This world is an awfully noisy place for a quiet soul. I am constantly reminded of this to the point I wonder if the world ever gets tired of its own nonsense.
If you ever wonder how I’m doing there are two ways to tell – the regularity with which I’m writing in my free time and the state of my refrigerator.
If I’m writing every day and my fridge is reasonably clean, I’m doing great. When I go missing from this space and the fridge is out of hand, send help.
There’s nothing wrong other than my inability to time travel or to add hours to most days. Everything is fine but my work and volunteer commitments have been demanding enough that any kind of creativity or even reading has been too much to ask. Even poor Scout has been deprived of attention.

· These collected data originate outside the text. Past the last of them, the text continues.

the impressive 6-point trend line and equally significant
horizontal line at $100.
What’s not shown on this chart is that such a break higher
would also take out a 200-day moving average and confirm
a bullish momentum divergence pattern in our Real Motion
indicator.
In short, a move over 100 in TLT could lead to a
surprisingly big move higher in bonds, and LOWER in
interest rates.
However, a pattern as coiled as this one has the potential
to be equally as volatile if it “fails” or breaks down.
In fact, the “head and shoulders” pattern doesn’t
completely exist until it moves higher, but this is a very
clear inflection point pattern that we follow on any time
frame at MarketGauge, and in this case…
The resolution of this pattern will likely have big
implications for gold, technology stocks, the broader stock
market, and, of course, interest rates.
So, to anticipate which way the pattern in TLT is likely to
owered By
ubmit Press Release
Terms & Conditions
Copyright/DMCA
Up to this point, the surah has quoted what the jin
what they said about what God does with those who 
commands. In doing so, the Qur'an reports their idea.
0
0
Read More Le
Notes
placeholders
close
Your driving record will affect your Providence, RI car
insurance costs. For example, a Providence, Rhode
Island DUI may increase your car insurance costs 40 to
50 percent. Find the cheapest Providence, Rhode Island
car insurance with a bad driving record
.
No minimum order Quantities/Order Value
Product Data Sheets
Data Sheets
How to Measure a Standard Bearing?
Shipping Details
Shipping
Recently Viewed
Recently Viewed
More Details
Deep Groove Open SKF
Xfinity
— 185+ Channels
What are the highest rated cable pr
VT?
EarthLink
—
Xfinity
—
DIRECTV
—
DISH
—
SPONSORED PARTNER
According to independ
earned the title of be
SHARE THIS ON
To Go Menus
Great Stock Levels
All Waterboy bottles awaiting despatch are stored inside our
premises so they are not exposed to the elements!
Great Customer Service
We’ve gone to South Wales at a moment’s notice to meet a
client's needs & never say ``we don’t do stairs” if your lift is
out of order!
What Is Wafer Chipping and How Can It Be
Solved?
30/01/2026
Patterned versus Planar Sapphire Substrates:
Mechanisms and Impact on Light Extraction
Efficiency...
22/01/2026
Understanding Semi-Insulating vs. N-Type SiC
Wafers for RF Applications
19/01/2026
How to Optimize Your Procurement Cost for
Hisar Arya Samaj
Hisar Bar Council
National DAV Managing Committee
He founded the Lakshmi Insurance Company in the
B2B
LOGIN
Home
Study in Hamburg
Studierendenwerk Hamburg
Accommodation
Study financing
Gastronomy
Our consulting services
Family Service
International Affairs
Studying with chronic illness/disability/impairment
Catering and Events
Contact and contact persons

I tell you that to say this.
Life happens in seasons. This part of the year is challenging because it needs to be. Another six weeks or so and life will go back to normal.
Maybe your season is even more challenging than mine. Maybe you don’t know when it will end. Maybe you fear it never will.
I bet it will if you give it time.
Personally, I have shifted out of the winter cocoon of reading and soup into a kind of survival mode where dinner is sometimes cheese and crackers while I watch the Andy Griffith Show. It’s fine. Everything is fine.
Easy and gentle, steady as it goes. The only way out is through. This season won’t last forever. Last night I cleaned out the fridge. Today I write. Tomorrow maybe I’ll read. In a month or so I’ll start planning some spring adventures.
Difficult seasons won’t last forever. Give yourself some grace and do what you can. Everything is going to be fine.
And when the world is too noisy, be sure to protect your quiet soul.